Firefly Foundry is Adobe’s enterprise managed-service offering for custom multimedia generative AI. This role involves building the pipelines and services that turn Firefly Foundry’s models into reliable, enterprise-grade products. You will compose heterogeneous model pipelines including finetuned LLMs, image and video generation models, 3D mesh reconstruction, upsamplers, NSFW and safety checkers, and IP guardrail models. You will deploy them as services, scale them to enterprise traffic, and ensure they meet SLAs for availability and latency, while maintaining served quality. This is a high-ownership role in a fast-moving environment with direct, measurable impact on the availability, latency, cost, and quality of Firefly Foundry’s offerings.

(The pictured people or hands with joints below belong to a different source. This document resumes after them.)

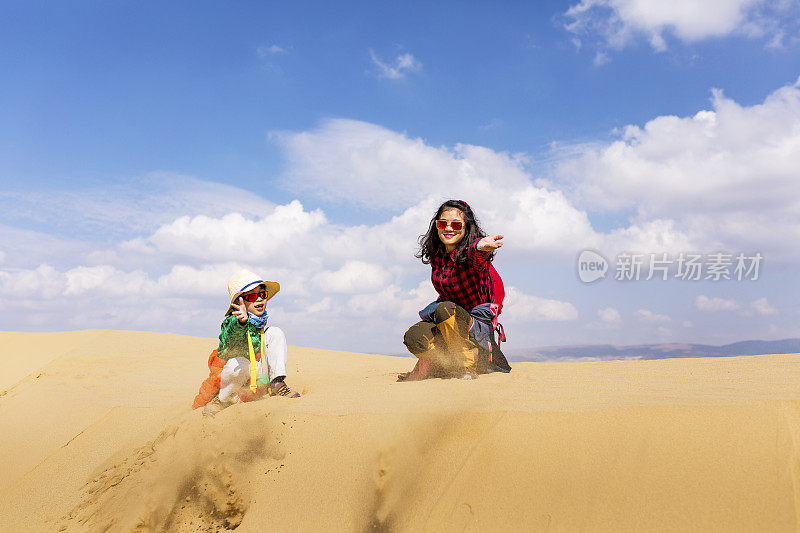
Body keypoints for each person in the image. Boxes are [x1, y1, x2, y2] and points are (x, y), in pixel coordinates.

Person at [398, 200, 511, 381]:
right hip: (449, 321)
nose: (448, 228)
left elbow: (476, 255)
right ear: (436, 226)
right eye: (442, 223)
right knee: (415, 337)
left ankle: (467, 366)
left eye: (456, 224)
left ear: (466, 228)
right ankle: (444, 366)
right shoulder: (437, 255)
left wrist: (480, 246)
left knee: (444, 309)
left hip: (475, 325)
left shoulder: (470, 253)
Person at [192, 269, 299, 416]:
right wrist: (241, 322)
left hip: (257, 377)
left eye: (262, 294)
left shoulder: (259, 322)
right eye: (253, 296)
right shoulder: (232, 321)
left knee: (275, 332)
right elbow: (229, 336)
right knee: (239, 363)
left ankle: (276, 384)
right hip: (236, 379)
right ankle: (222, 400)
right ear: (239, 302)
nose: (259, 299)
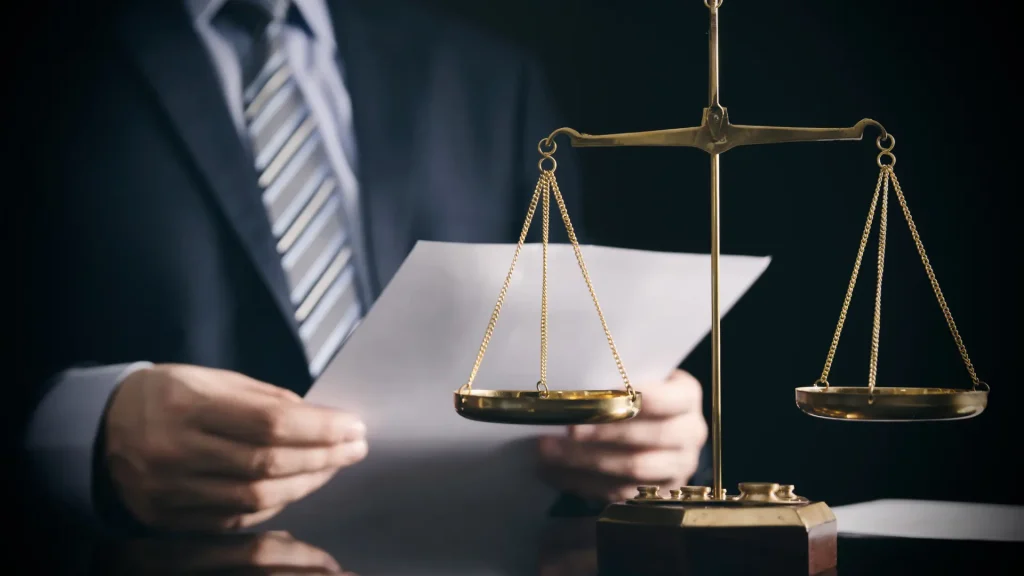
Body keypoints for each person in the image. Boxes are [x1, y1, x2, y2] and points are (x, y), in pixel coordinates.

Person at [14, 0, 708, 532]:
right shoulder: (57, 54)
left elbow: (576, 360)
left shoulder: (484, 78)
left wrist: (648, 452)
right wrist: (79, 436)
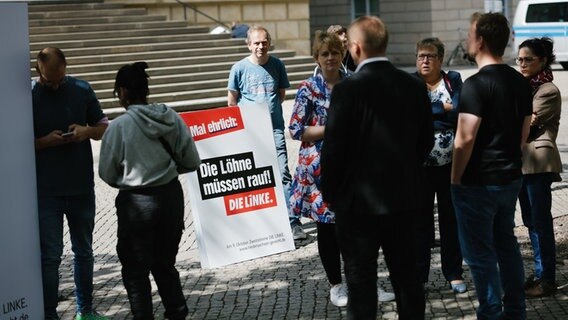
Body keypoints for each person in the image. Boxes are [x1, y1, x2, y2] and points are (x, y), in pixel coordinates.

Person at [321, 16, 432, 319]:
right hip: (406, 199)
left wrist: (330, 193)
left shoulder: (346, 90)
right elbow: (426, 142)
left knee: (360, 282)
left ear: (355, 48)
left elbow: (333, 150)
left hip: (357, 205)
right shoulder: (413, 85)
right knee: (408, 282)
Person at [289, 30, 394, 308]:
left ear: (342, 54)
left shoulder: (355, 82)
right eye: (325, 53)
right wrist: (333, 128)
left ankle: (365, 284)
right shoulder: (308, 89)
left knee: (360, 228)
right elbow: (296, 129)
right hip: (319, 169)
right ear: (317, 58)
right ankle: (336, 285)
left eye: (335, 52)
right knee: (328, 229)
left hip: (356, 166)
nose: (331, 57)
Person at [99, 62, 201, 319]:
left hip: (137, 204)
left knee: (135, 271)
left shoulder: (119, 127)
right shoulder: (171, 117)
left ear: (122, 92)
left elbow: (107, 174)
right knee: (165, 264)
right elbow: (191, 161)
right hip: (170, 198)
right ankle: (177, 312)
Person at [451, 12, 532, 319]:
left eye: (471, 34)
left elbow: (464, 139)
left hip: (477, 183)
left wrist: (455, 179)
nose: (467, 39)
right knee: (507, 245)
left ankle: (491, 313)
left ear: (480, 41)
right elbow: (524, 135)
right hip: (510, 178)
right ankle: (515, 311)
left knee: (480, 254)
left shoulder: (475, 85)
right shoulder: (519, 82)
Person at [32, 47, 109, 320]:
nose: (54, 85)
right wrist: (44, 142)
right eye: (48, 80)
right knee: (50, 257)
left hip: (80, 187)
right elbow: (14, 144)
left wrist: (86, 131)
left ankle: (85, 311)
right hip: (45, 192)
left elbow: (103, 127)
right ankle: (48, 314)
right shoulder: (27, 95)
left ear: (66, 68)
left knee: (84, 252)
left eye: (59, 79)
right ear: (38, 71)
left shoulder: (81, 89)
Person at [227, 25, 307, 240]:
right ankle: (259, 227)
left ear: (269, 42)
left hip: (274, 130)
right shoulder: (239, 69)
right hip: (250, 133)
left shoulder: (277, 65)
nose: (260, 46)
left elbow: (280, 95)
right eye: (256, 43)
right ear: (248, 44)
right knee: (254, 178)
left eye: (264, 42)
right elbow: (232, 102)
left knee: (283, 174)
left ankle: (293, 223)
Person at [412, 37, 466, 293]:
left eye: (430, 56)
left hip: (450, 165)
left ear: (440, 59)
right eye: (421, 56)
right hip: (419, 167)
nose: (425, 60)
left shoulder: (452, 79)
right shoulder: (410, 83)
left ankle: (454, 273)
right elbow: (408, 116)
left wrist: (432, 111)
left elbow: (460, 111)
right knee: (420, 222)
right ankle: (419, 276)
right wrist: (442, 108)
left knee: (450, 219)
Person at [516, 37, 562, 298]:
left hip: (538, 163)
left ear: (542, 61)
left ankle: (547, 280)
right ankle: (540, 272)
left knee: (541, 222)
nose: (522, 64)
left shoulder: (547, 90)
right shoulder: (523, 87)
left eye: (528, 59)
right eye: (519, 59)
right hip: (522, 163)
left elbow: (528, 123)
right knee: (530, 221)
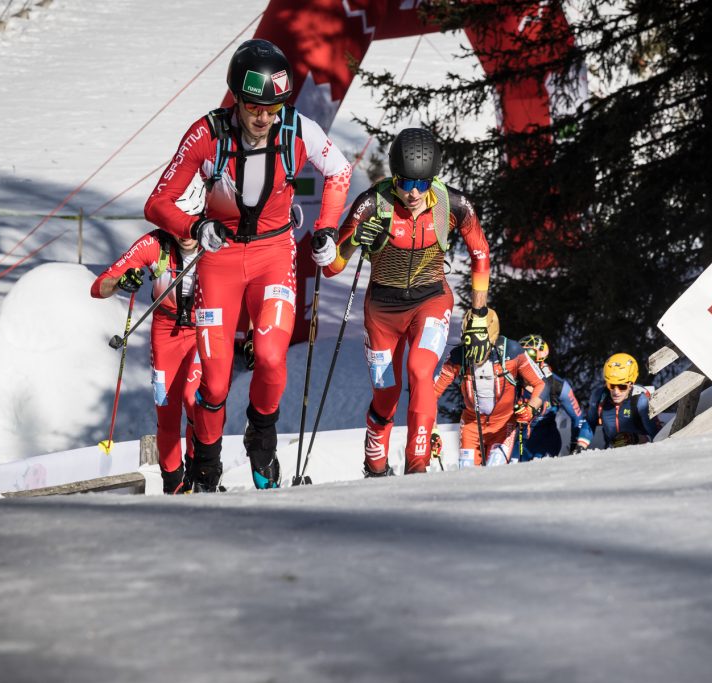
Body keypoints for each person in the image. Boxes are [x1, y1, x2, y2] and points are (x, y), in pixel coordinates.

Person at [144, 39, 351, 491]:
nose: (264, 117)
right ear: (236, 97)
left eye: (273, 107)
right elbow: (157, 203)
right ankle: (206, 466)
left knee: (272, 358)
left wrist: (328, 227)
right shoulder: (207, 134)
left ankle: (263, 445)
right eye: (255, 106)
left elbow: (339, 172)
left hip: (274, 256)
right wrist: (196, 227)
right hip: (219, 261)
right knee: (215, 383)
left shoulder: (298, 128)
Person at [324, 127, 491, 476]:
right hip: (382, 313)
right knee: (386, 394)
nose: (413, 193)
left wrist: (478, 312)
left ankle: (417, 470)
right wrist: (354, 240)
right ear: (393, 176)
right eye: (405, 183)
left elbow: (481, 254)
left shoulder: (453, 204)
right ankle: (375, 466)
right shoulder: (372, 203)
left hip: (431, 300)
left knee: (419, 370)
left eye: (422, 183)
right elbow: (332, 266)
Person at [91, 230, 200, 494]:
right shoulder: (155, 244)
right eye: (178, 224)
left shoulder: (216, 236)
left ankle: (202, 475)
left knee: (195, 400)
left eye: (191, 222)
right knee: (166, 408)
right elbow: (99, 287)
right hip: (165, 332)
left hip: (203, 327)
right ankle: (174, 484)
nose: (185, 233)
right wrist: (120, 283)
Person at [435, 310, 546, 468]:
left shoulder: (512, 351)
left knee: (495, 469)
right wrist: (431, 430)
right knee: (466, 474)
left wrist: (531, 408)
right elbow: (431, 394)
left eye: (481, 344)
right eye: (470, 345)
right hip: (471, 425)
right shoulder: (457, 356)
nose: (475, 351)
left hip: (503, 425)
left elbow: (541, 383)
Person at [511, 333, 588, 461]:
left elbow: (578, 418)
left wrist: (576, 445)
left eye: (529, 357)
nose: (523, 363)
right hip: (516, 442)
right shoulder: (511, 381)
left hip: (545, 442)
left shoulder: (556, 385)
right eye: (520, 357)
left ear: (540, 361)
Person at [575, 352, 660, 451]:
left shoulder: (640, 400)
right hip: (611, 453)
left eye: (622, 386)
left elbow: (657, 435)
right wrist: (580, 446)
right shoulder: (599, 397)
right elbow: (590, 422)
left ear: (631, 384)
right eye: (611, 385)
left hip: (641, 453)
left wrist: (636, 439)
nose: (616, 392)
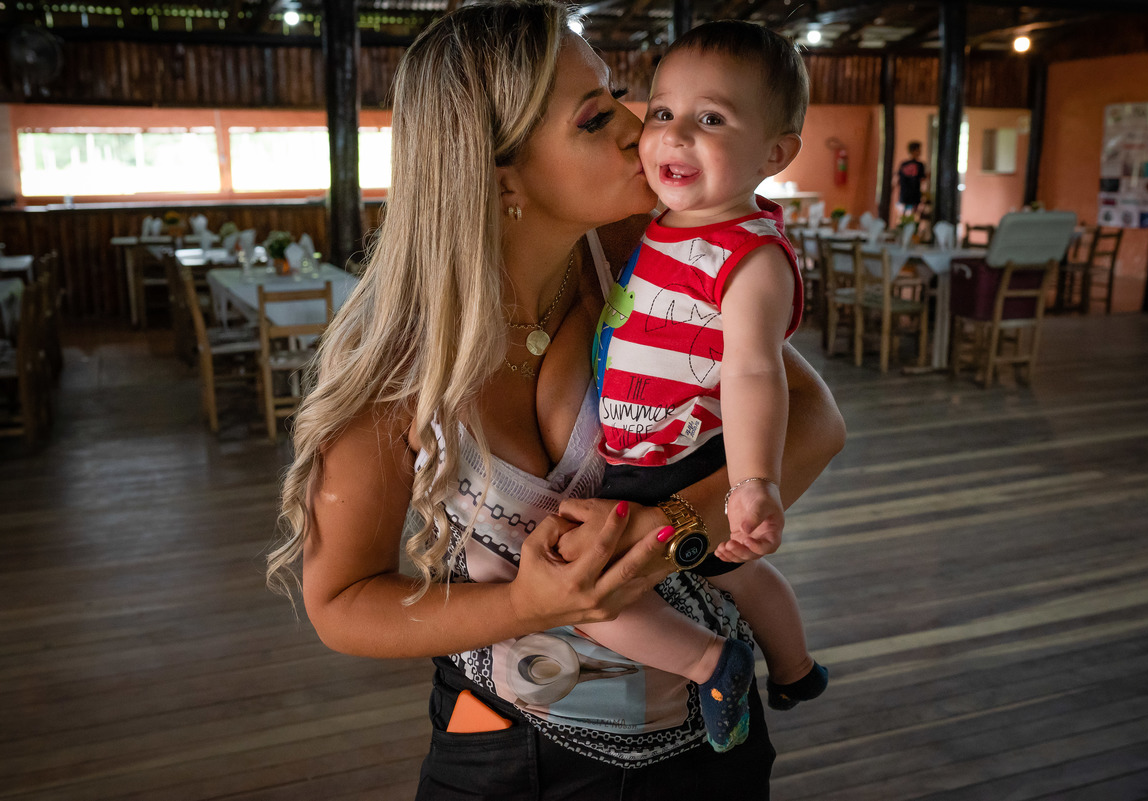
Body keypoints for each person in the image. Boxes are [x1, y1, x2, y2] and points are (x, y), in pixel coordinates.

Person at [264, 2, 845, 798]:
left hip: (714, 734)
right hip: (522, 756)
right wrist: (526, 602)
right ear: (503, 173)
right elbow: (340, 604)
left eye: (620, 96)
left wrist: (670, 526)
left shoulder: (640, 252)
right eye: (596, 116)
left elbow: (813, 419)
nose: (640, 130)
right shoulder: (403, 364)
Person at [582, 20, 827, 755]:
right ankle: (797, 668)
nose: (674, 135)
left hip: (675, 459)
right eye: (662, 113)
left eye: (710, 118)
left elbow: (755, 370)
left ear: (775, 153)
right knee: (738, 575)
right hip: (640, 448)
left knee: (592, 598)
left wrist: (754, 481)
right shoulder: (660, 222)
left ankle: (712, 661)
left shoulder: (751, 257)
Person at [896, 140, 927, 215]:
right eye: (918, 150)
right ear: (914, 151)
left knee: (904, 215)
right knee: (913, 215)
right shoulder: (920, 165)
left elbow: (898, 180)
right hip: (914, 195)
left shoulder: (903, 164)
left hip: (904, 195)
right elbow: (922, 178)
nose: (920, 152)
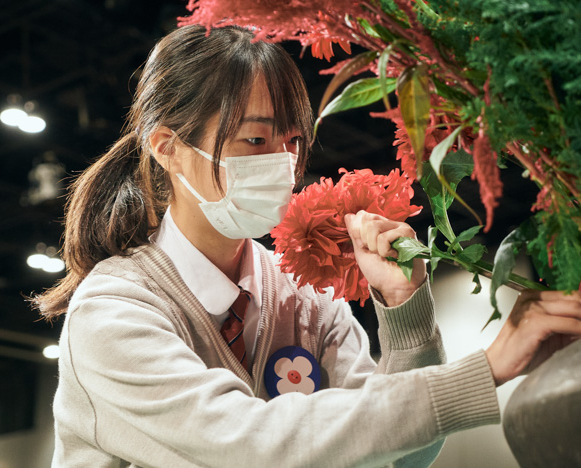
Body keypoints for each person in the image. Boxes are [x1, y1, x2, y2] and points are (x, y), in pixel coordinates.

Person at [35, 25, 581, 468]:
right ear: (169, 150)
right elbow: (250, 448)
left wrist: (406, 314)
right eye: (255, 139)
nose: (283, 162)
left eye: (292, 141)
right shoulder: (114, 312)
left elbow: (402, 456)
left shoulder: (304, 295)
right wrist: (484, 371)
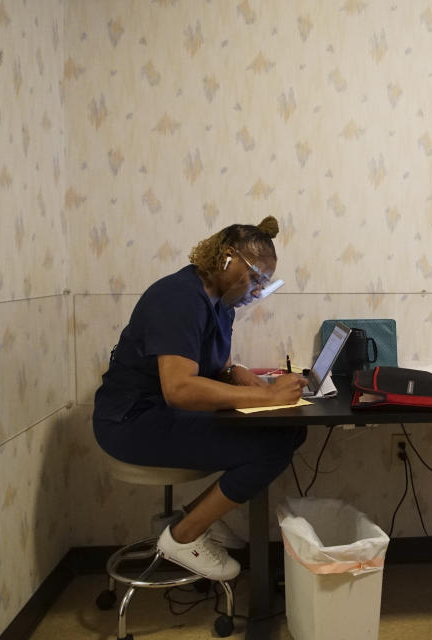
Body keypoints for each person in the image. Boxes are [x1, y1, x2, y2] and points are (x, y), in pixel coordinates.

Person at [93, 216, 308, 581]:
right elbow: (180, 389)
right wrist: (269, 396)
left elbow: (210, 368)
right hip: (130, 422)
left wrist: (238, 373)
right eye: (255, 278)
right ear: (226, 257)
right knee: (273, 444)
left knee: (291, 432)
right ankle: (184, 535)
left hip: (159, 414)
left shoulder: (220, 304)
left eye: (264, 284)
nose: (256, 291)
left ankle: (189, 518)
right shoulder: (178, 298)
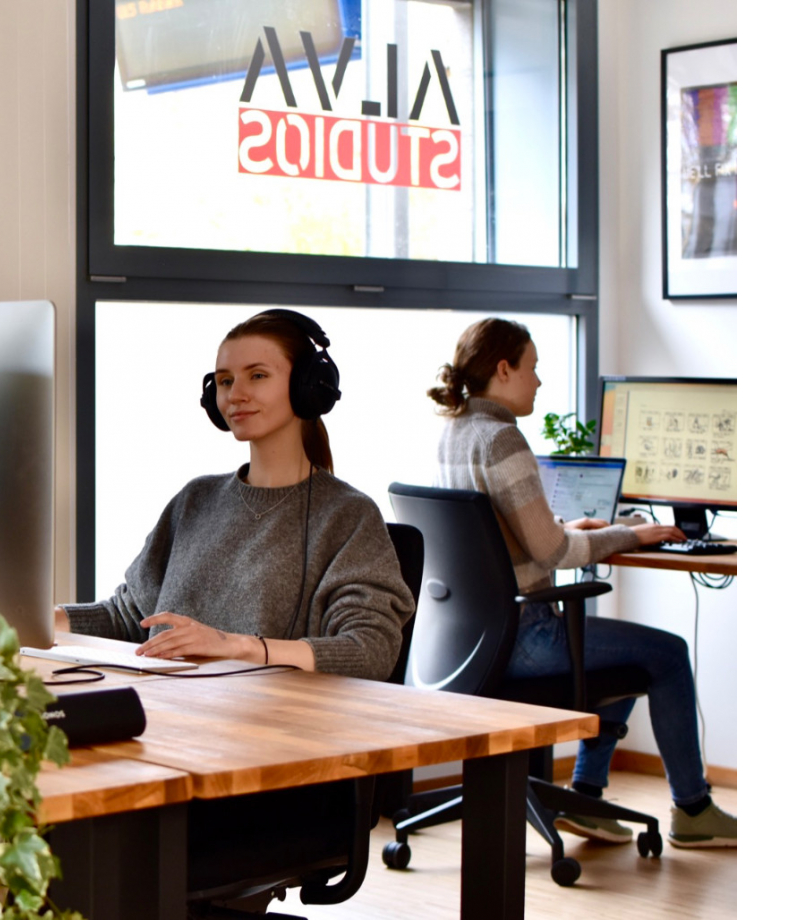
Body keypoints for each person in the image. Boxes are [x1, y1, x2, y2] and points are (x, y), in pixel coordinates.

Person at [429, 317, 736, 848]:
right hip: (526, 637)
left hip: (471, 640)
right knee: (665, 654)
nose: (540, 382)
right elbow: (553, 553)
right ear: (504, 369)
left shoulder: (455, 431)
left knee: (623, 657)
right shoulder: (503, 438)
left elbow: (505, 538)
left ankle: (588, 798)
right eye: (533, 369)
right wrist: (627, 536)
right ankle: (693, 809)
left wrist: (572, 528)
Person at [57, 310, 414, 680]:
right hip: (172, 709)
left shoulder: (347, 515)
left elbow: (369, 650)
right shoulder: (195, 499)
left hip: (274, 725)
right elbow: (131, 617)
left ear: (308, 385)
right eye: (225, 381)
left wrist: (238, 646)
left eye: (257, 376)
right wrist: (30, 617)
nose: (236, 395)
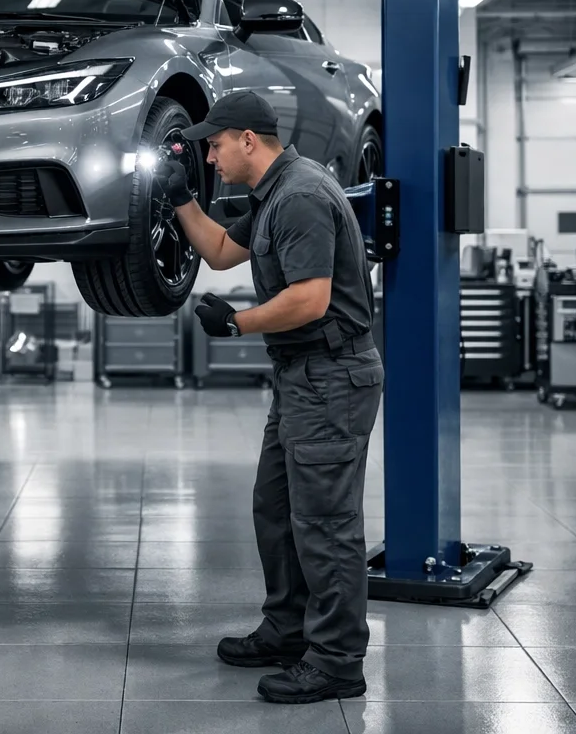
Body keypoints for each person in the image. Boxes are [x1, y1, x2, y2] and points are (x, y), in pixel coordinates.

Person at [153, 89, 383, 705]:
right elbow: (224, 252)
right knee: (276, 509)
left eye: (215, 144)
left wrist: (237, 324)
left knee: (325, 525)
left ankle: (337, 661)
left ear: (248, 140)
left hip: (332, 377)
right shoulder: (275, 191)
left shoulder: (302, 196)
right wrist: (181, 197)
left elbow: (309, 299)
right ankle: (288, 630)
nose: (210, 154)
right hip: (303, 377)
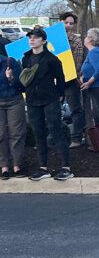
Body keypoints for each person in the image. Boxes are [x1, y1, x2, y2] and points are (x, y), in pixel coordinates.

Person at [21, 26, 72, 180]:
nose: (31, 39)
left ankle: (66, 168)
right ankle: (43, 168)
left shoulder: (52, 59)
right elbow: (25, 78)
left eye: (35, 37)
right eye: (30, 37)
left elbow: (61, 78)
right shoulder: (26, 58)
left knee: (56, 131)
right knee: (38, 133)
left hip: (50, 99)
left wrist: (60, 94)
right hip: (32, 100)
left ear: (43, 41)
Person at [0, 47, 27, 178]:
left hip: (14, 100)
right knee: (1, 134)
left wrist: (10, 78)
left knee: (16, 133)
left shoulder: (10, 62)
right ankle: (4, 166)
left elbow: (21, 85)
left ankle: (17, 165)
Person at [61, 12, 86, 147]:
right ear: (61, 22)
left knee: (75, 109)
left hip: (70, 80)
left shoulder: (76, 41)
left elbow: (78, 62)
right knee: (52, 110)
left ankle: (76, 138)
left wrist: (76, 77)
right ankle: (54, 138)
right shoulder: (50, 38)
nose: (68, 26)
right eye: (66, 23)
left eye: (71, 23)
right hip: (55, 80)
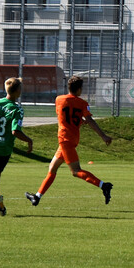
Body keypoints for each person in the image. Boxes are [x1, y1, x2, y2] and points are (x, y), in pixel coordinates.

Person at [25, 76, 112, 207]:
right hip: (71, 139)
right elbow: (89, 120)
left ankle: (103, 185)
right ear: (78, 89)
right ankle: (37, 197)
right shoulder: (83, 103)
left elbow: (64, 116)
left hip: (65, 139)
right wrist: (103, 136)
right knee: (52, 168)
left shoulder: (59, 99)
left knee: (76, 171)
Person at [0, 77, 33, 216]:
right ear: (17, 91)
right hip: (5, 150)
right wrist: (29, 141)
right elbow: (15, 131)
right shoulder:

Depending on focus, you may own externalizable data pipelines for self-serve fine-tuning, optimized VLM deployments for media intelligence, or the platform for rapid pipeline deployment with full observability.

Requirements

5+ years in machine learning engineering, with significant ownership of production ML or inference services at scale.
Strong Python and deep-learning engineering skills (PyTorch), with hands-on experience deploying and scaling model-backed services.
Experience composing multi-model pipelines and serving them behind APIs — orchestration, batching, autoscaling, and version management.
A track record owning production SLAs — availability, latency, and throughput — backed by real observability, monitoring, and alerting.
Comfort working across multiple, distinct generative model architectures (LLMs and VLMs, diffusion and transformer models, 3D/mesh) — enough to integrate, optimize, and reason about output quality, in partnership with Applied Science.
Experience with multi-tenant systems and data isolation in an enterprise or regulated context.
Fluency with containers and orchestration (Docker, Kubernetes), CI/CD for ML, and a major cloud (AWS or Azure).
GPU inference optimization for latency and cost — quantization, batching, and serving runtimes; custom CUDA a plus.
Strong, data-driven problem-solving and excellent communication in cross-functional teams.
Master’s or PhD in Computer Science, Computer Engineering, or a related field — or equivalent practical experience building and operating production ML systems.

Nice To Haves

custom CUDA a plus

Responsibilities

Compose and build production pipelines from a heterogeneous set of models — prompt-rewrite LLMs, image and video generation, 3D mesh reconstruction, upsampling, NSFW and safety checkers, and IP guardrails.
Deploy these pipelines as services, scale them to enterprise traffic, and hold them to SLAs for availability, latency, and throughput.
Ensure served quality matches the training and reference environment — closing train/serve gaps across precision, preprocessing, and model versions.
Engineer for enterprise from the ground up: tenancy boundaries, data isolation, and the controls that let us honor customer IP contracts under audit.
Build the platform underneath it all — rapid pipeline deployment, observability, monitoring, and alerting.
Build externalizable data pipelines that power self-serve fine-tuning flows for enterprise customers.
Stand up optimized VLM deployments for media intelligence and content querying.